» **Assignment**
Check each line below for the word "Leave" and give the count alone.

=== Input data ===

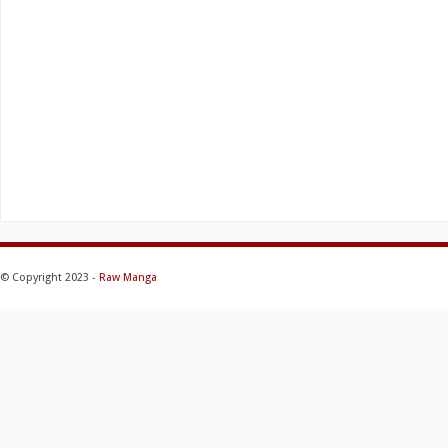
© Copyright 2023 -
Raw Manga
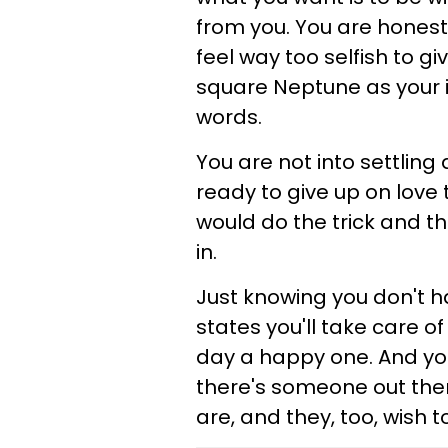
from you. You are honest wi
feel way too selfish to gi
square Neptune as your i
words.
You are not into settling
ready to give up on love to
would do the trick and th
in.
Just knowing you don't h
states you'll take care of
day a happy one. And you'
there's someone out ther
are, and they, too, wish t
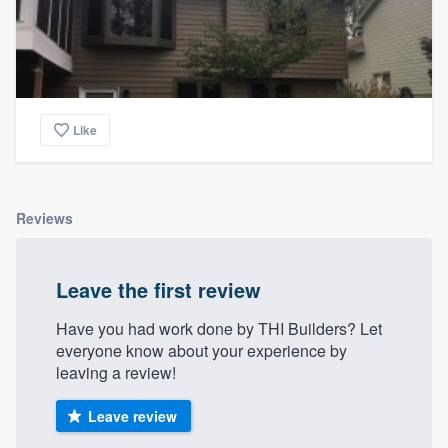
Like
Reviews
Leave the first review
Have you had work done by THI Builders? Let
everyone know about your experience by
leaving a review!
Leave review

===

» **Solution**
2